At its gates I could—or did, at least, whether I should or not—shed the persona of queen, and instead became the mother I had missed being for three full years. The same woman, clad in gold this time instead of green, but still with her beloved roses embroidered at the hem, came forth with her sweet, wicked smile. With her walked a little boy whose eyes were large and round with awe. I slipped from my horse and knelt, my arms open, and he did not run to me. Instead he clung to the gold woman's skirts, and a whisper of sympathy rippled behind me as my soldiers saw what happened.

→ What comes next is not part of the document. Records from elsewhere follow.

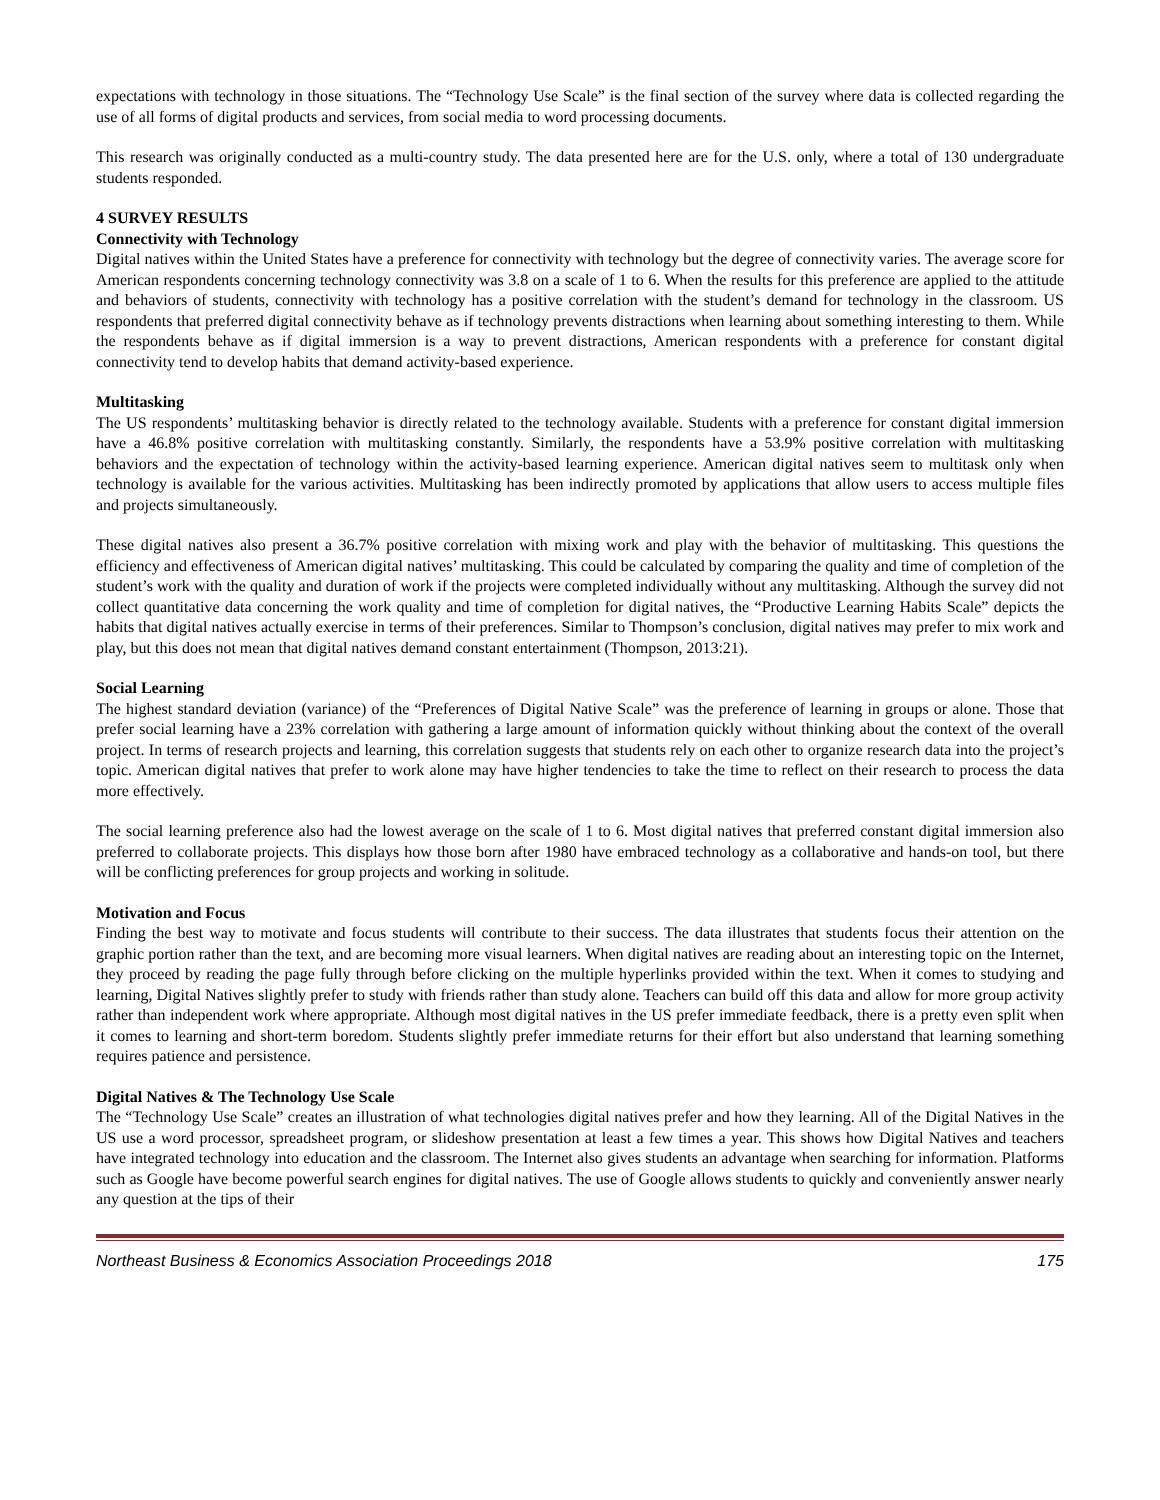expectations with technology in those situations. The “Technology Use Scale” is the final section of the survey where data is collected regarding the use of all forms of digital products and services, from social media to word processing documents.
This research was originally conducted as a multi-country study. The data presented here are for the U.S. only, where a total of 130 undergraduate students responded.
4 SURVEY RESULTS
Connectivity with Technology
Digital natives within the United States have a preference for connectivity with technology but the degree of connectivity varies. The average score for American respondents concerning technology connectivity was 3.8 on a scale of 1 to 6. When the results for this preference are applied to the attitude and behaviors of students, connectivity with technology has a positive correlation with the student’s demand for technology in the classroom. US respondents that preferred digital connectivity behave as if technology prevents distractions when learning about something interesting to them. While the respondents behave as if digital immersion is a way to prevent distractions, American respondents with a preference for constant digital connectivity tend to develop habits that demand activity-based experience.
Multitasking
The US respondents’ multitasking behavior is directly related to the technology available. Students with a preference for constant digital immersion have a 46.8% positive correlation with multitasking constantly. Similarly, the respondents have a 53.9% positive correlation with multitasking behaviors and the expectation of technology within the activity-based learning experience. American digital natives seem to multitask only when technology is available for the various activities. Multitasking has been indirectly promoted by applications that allow users to access multiple files and projects simultaneously.
These digital natives also present a 36.7% positive correlation with mixing work and play with the behavior of multitasking. This questions the efficiency and effectiveness of American digital natives’ multitasking. This could be calculated by comparing the quality and time of completion of the student’s work with the quality and duration of work if the projects were completed individually without any multitasking. Although the survey did not collect quantitative data concerning the work quality and time of completion for digital natives, the “Productive Learning Habits Scale” depicts the habits that digital natives actually exercise in terms of their preferences. Similar to Thompson’s conclusion, digital natives may prefer to mix work and play, but this does not mean that digital natives demand constant entertainment (Thompson, 2013:21).
Social Learning
The highest standard deviation (variance) of the “Preferences of Digital Native Scale” was the preference of learning in groups or alone. Those that prefer social learning have a 23% correlation with gathering a large amount of information quickly without thinking about the context of the overall project. In terms of research projects and learning, this correlation suggests that students rely on each other to organize research data into the project’s topic. American digital natives that prefer to work alone may have higher tendencies to take the time to reflect on their research to process the data more effectively.
The social learning preference also had the lowest average on the scale of 1 to 6. Most digital natives that preferred constant digital immersion also preferred to collaborate projects. This displays how those born after 1980 have embraced technology as a collaborative and hands-on tool, but there will be conflicting preferences for group projects and working in solitude.
Motivation and Focus
Finding the best way to motivate and focus students will contribute to their success. The data illustrates that students focus their attention on the graphic portion rather than the text, and are becoming more visual learners. When digital natives are reading about an interesting topic on the Internet, they proceed by reading the page fully through before clicking on the multiple hyperlinks provided within the text. When it comes to studying and learning, Digital Natives slightly prefer to study with friends rather than study alone. Teachers can build off this data and allow for more group activity rather than independent work where appropriate. Although most digital natives in the US prefer immediate feedback, there is a pretty even split when it comes to learning and short-term boredom. Students slightly prefer immediate returns for their effort but also understand that learning something requires patience and persistence.
Digital Natives & The Technology Use Scale
The “Technology Use Scale” creates an illustration of what technologies digital natives prefer and how they learning. All of the Digital Natives in the US use a word processor, spreadsheet program, or slideshow presentation at least a few times a year. This shows how Digital Natives and teachers have integrated technology into education and the classroom. The Internet also gives students an advantage when searching for information. Platforms such as Google have become powerful search engines for digital natives. The use of Google allows students to quickly and conveniently answer nearly any question at the tips of their
Northeast Business & Economics Association Proceedings 2018 175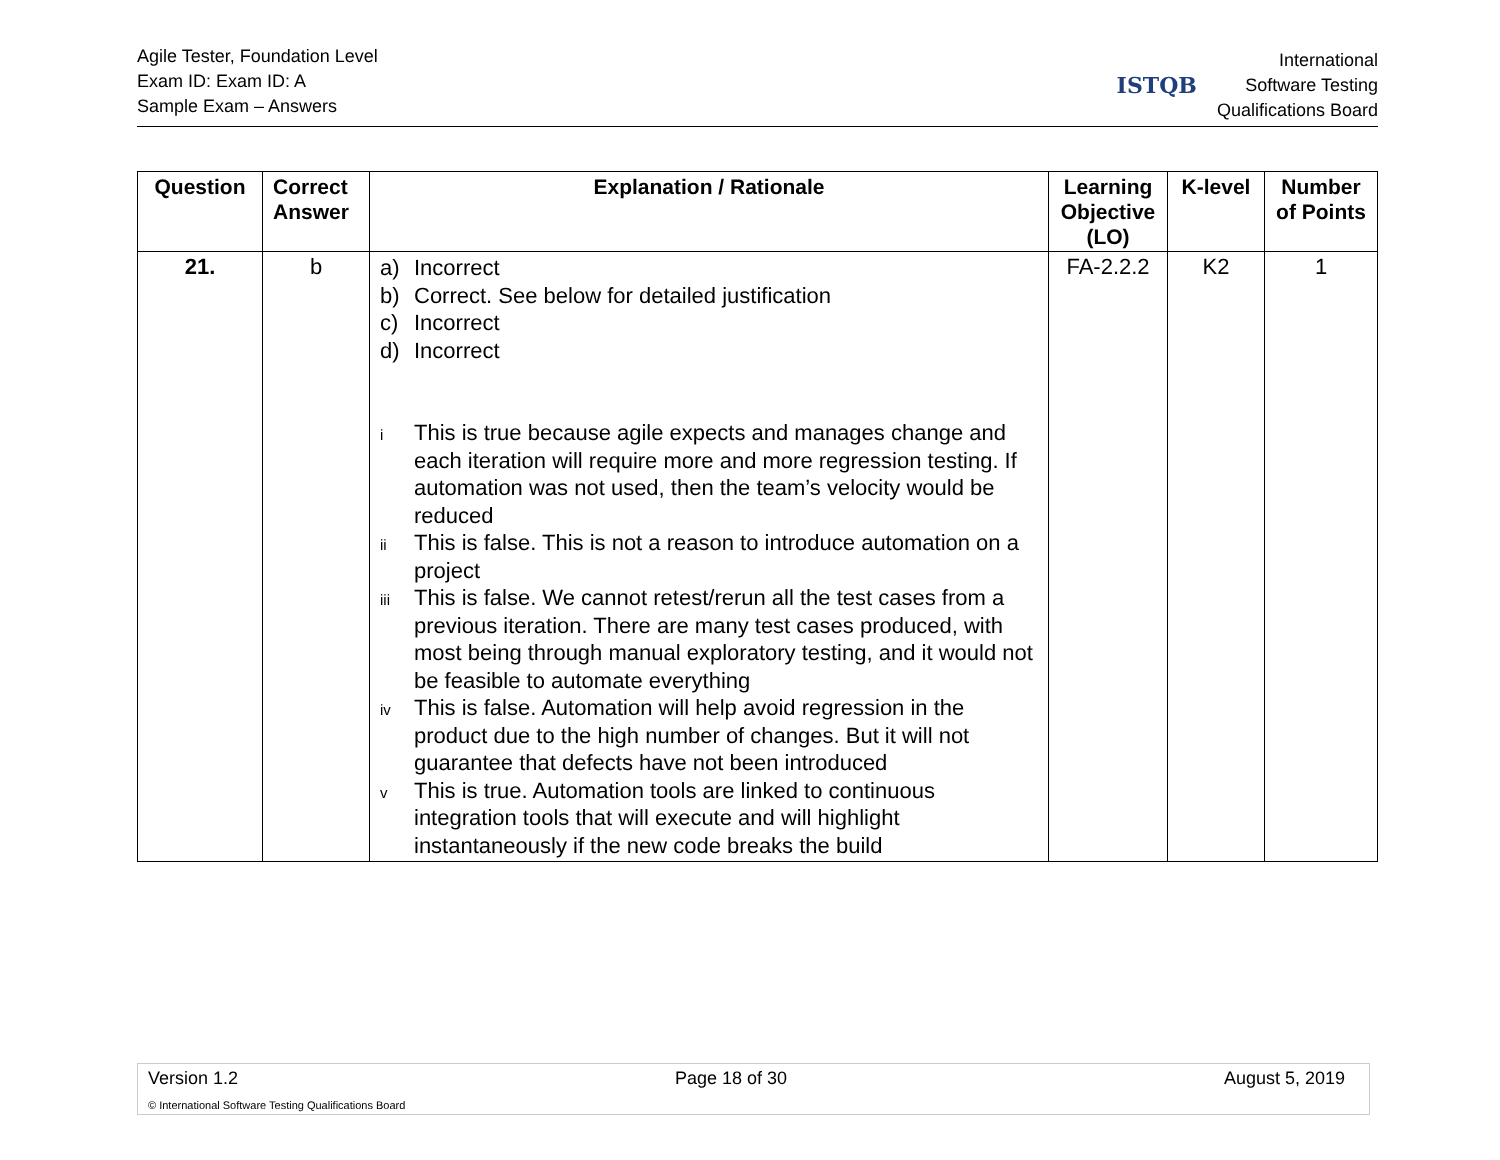Agile Tester, Foundation Level
Exam ID: Exam ID: A
Sample Exam – Answers
ISTQB
International
Software Testing
Qualifications Board
| Question | Correct Answer | Explanation / Rationale | Learning Objective (LO) | K-level | Number of Points |
| --- | --- | --- | --- | --- | --- |
| 21. | b | a) Incorrect b) Correct. See below for detailed justification c) Incorrect d) Incorrect i This is true because agile expects and manages change and each iteration will require more and more regression testing. If automation was not used, then the team’s velocity would be reduced ii This is false. This is not a reason to introduce automation on a project iii This is false. We cannot retest/rerun all the test cases from a previous iteration. There are many test cases produced, with most being through manual exploratory testing, and it would not be feasible to automate everything iv This is false. Automation will help avoid regression in the product due to the high number of changes. But it will not guarantee that defects have not been introduced v This is true. Automation tools are linked to continuous integration tools that will execute and will highlight instantaneously if the new code breaks the build | FA-2.2.2 | K2 | 1 |
Version 1.2 Page 18 of 30 August 5, 2019
© International Software Testing Qualifications Board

I ought to have known: a good leader doesn't fight a losing battle in public, not if she can help it. But I hadn't thought it through; I had forgotten that a mother's longing over a three-year campaign would not be reflected in the heart of a child who had barely been off the breast when his mother left. Nell was my sweet boy's mother, for all that he knew or cared, and I would damage us all if I tried to change that in an instant. So I stood, still smiling, hoping that smile's cost didn't show, and embraced Nell as she came to me. The little boy in her skirts watched me, and when Nell made as if to encourage him to hug me, I shook my head just a little. One rejection in front of the troops was enough. More than enough.
Nell, who was wise, lifted him onto her hip, and stood beside me so he was between us both, and we turned to face my army, crying, "Your prince!"
The roar of approval made my son gasp, then hide his face in Nell's shoulder, and, finally, peek out and smile, to the chortling delight of the army. When the tales of that day came to me in later years, they were told the way I had hoped it would go: that the little prince had run to me, and we faced our troops together, with Nell, my strong right hand, at our side. It made a better story, but I knew it was only that, and so that night, as soon as I had a moment alone with her, I said to my Nell, "I owe you a debt that can never be repaid. He loves you," and Nell, smiling, said, "I love him too."
It wanted to be a festering wound, that my son went to Nell for comfort and laughter. I wouldn't let it: I could not hate she who had held the kingdom for me for so long, nor could I blame him for not knowing a mother who had left him behind. Nell, generous of heart, saw my struggle, and guided him toward me, little by little. "What does it cost you," I asked late one night, and she only shrugged, stroking my hair.